### Instructions for the task
Below are entries; copy exactly the lines from the one with "pitture e sculture inedite." through the one with "pittura e ready", both included, and leave out the rest.

━━━━

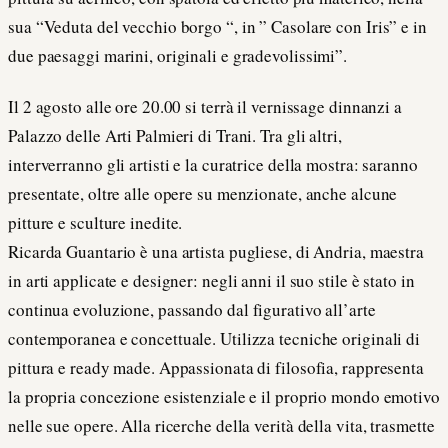
sua “Veduta del vecchio borgo “, in ” Casolare con Iris” e in
due paesaggi marini, originali e gradevolissimi”.
Il 2 agosto alle ore 20.00 si terrà il vernissage dinnanzi a
Palazzo delle Arti Palmieri di Trani. Tra gli altri,
interverranno gli artisti e la curatrice della mostra: saranno
presentate, oltre alle opere su menzionate, anche alcune
pitture e sculture inedite.
Ricarda Guantario è una artista pugliese, di Andria, maestra
in arti applicate e designer: negli anni il suo stile è stato in
continua evoluzione, passando dal figurativo all’arte
contemporanea e concettuale. Utilizza tecniche originali di
pittura e ready made. Appassionata di filosofia, rappresenta
la propria concezione esistenziale e il proprio mondo emotivo
nelle sue opere. Alla ricerche della verità della vita, trasmette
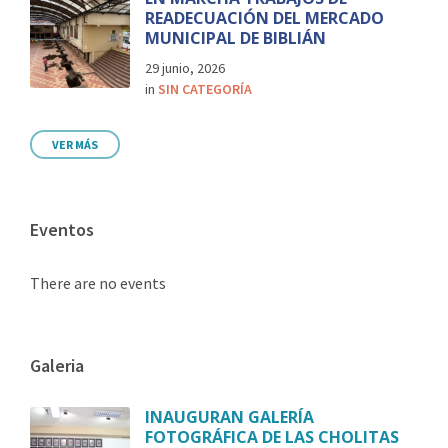
READECUACIÓN DEL MERCADO
MUNICIPAL DE BIBLIÁN
29 junio, 2026
in
SIN CATEGORÍA
VER MÁS
Eventos
There are no events
Galeria
INAUGURAN GALERÍA
FOTOGRÁFICA DE LAS CHOLITAS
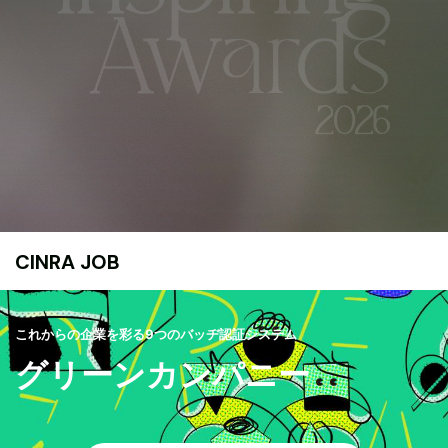
CINRA JOB
これからの企業を彩る9つのバッヂ認証システム
グリーンカンパニー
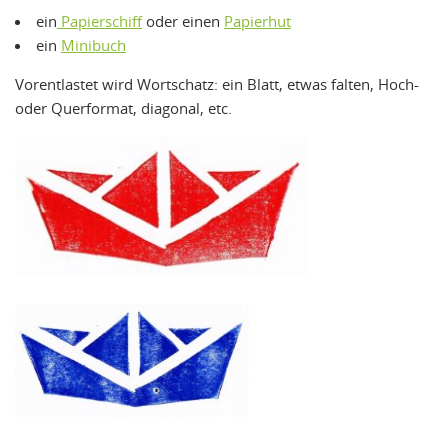
ein
Papierschiff
oder einen
Papierhut
ein
Minibuch
Vorentlastet wird Wortschatz: ein Blatt, etwas falten, Hoch-
oder Querformat, diagonal, etc.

━━━━

### Answer box
pitture e sculture inedite.
Ricarda Guantario è una artista pugliese, di Andria, maestra
in arti applicate e designer: negli anni il suo stile è stato in
continua evoluzione, passando dal figurativo all’arte
contemporanea e concettuale. Utilizza tecniche originali di
pittura e ready made. Appassionata di filosofia, rappresenta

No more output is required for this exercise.